The repository split in March 2022 separated concerns elegantly. The main rapid7/recog repository contains only the XML fingerprints and verification utilities. Language-specific implementations (recog-ruby, recog-java, recog-go) include this content repository as a git submodule, ensuring all implementations work from the same fingerprint database. When security teams discover a new service variant, they commit one XML update that propagates to Java tools, Ruby scripts, and Go services simultaneously.
For matching operations, implementations load the appropriate XML file based on the data type (HTTP header, SSH banner, etc.), then iterate through fingerprints until finding a match. The extracted parameters become a structured dataset suitable for populating database fields, generating reports, or feeding into vulnerability scanners.

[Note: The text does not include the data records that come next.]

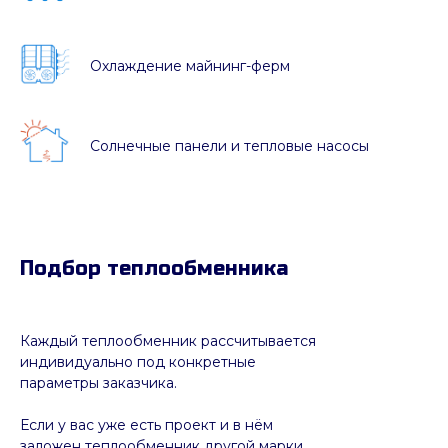
Охлаждение майнинг-ферм
Солнечные панели и тепловые насосы
Подбор теплообменника
Каждый теплообменник рассчитывается
индивидуально под конкретные
параметры заказчика.
Если у вас уже есть проект и в нём
заложен теплообменник другой марки,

The fingerprint files support filesystem-based external examples for sensitive or large test cases that shouldn’t live in version control, and base64-encoded examples for handling unprintable characters. An optional flags attribute on fingerprint patterns controls regex interpretation behavior.
Gotcha
The README includes a critical disclaimer that security teams often miss: “the Ruby codebase is still fairly new and subject to change quickly. Please contact us before leveraging the Recog code within any production projects.” This warning applies specifically to the Ruby library implementation code in this repository, not the XML fingerprints themselves. For production systems, you want the stable recog-ruby gem (version 3.0.0+), which includes the fingerprints as a submodule and provides only the recog_match tool (other fingerprint management tools were removed from the gem in the repository split).

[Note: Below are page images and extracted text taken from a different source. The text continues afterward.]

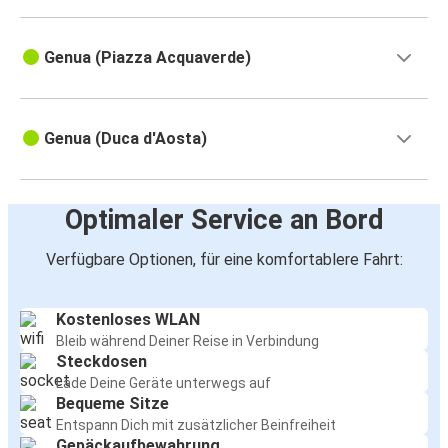
Genua (Piazza Acquaverde)
Genua (Duca d'Aosta)
Optimaler Service an Bord
Verfügbare Optionen, für eine komfortablere Fahrt:
Kostenloses WLAN
Bleib während Deiner Reise in Verbindung
Steckdosen
Lade Deine Geräte unterwegs auf
Bequeme Sitze
Entspann Dich mit zusätzlicher Beinfreiheit
Gepäckaufbewahrung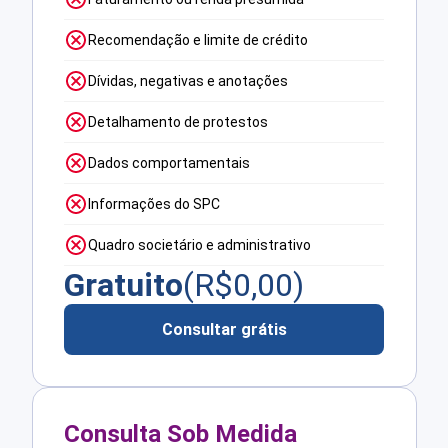
Recomendação e limite de crédito
Dívidas, negativas e anotações
Detalhamento de protestos
Dados comportamentais
Informações do SPC
Quadro societário e administrativo
Gratuito
(R$
0,00
)
Consultar grátis
Consulta Sob Medida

Regex-based fingerprinting has fundamental limitations that no framework can eliminate. Software vendors change banner formats without warning, potentially invalidating existing fingerprints. Conversely, attackers intentionally manipulate banners to evade detection—changing service banners is trivial. Recog gives you community-maintained patterns, but it can’t solve the cat-and-mouse game of fingerprint evasion. False positives can occur, especially with overly generic patterns, and coverage gaps exist for proprietary or obscure services that the community hasn’t encountered yet.

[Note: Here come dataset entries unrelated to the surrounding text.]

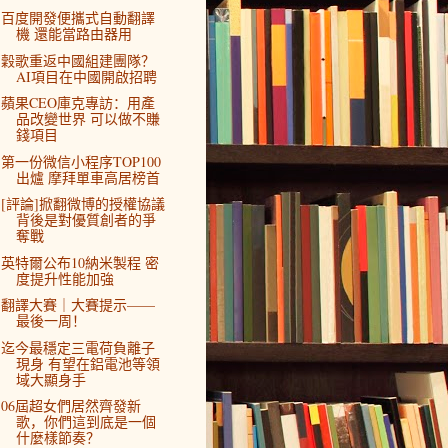
百度開發便攜式自動翻譯
機 還能當路由器用
穀歌重返中國組建團隊？
AI項目在中國開啟招聘
蘋果CEO庫克專訪：用產
品改變世界 可以做不賺
錢項目
第一份微信小程序TOP100
出爐 摩拜單車高居榜首
[評論]掀翻微博的授權協議
背後是對優質創者的爭
奪戰
英特爾公布10納米製程 密
度提升性能加強
翻譯大賽｜大賽提示——
最後一周！
迄今最穩定三電荷負離子
現身 有望在鋁電池等領
域大顯身手
06屆超女們居然齊發新
歌，你們這到底是一個
什麼樣節奏？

The repository split also means the recog-ruby gem (3.0.0+) has a different structure than earlier versions—the XML fingerprints are nested under a recog directory (as a git submodule), and only the recog_match tool is included since fingerprint management tools focus on content development rather than matching operations.
Verdict
Use Recog if you’re building security tools (scanners, asset inventory, threat detection) and need proven fingerprints for common services—the XML database appears to be well-maintained based on the active development visible in the repository structure. It’s especially valuable if you need multi-language support or want to contribute fingerprints back to the security community. The separation of fingerprints from code means you can integrate the XML files into any language, not just the three official implementations (Ruby, Java, Go). Skip it if you need guaranteed accuracy for compliance or billing purposes—regex fingerprinting is heuristic by nature and will produce false positives and false negatives. Also skip if you’re doing simple, single-service identification where writing a few custom regexes is faster than managing git submodules and parsing XML. For production Ruby projects, use the recog-ruby gem (version 3.0.0+) directly rather than code from this repository, which the README indicates is subject to change. Best suited for security practitioners who value community-maintained intelligence over rolling their own fingerprint database from scratch.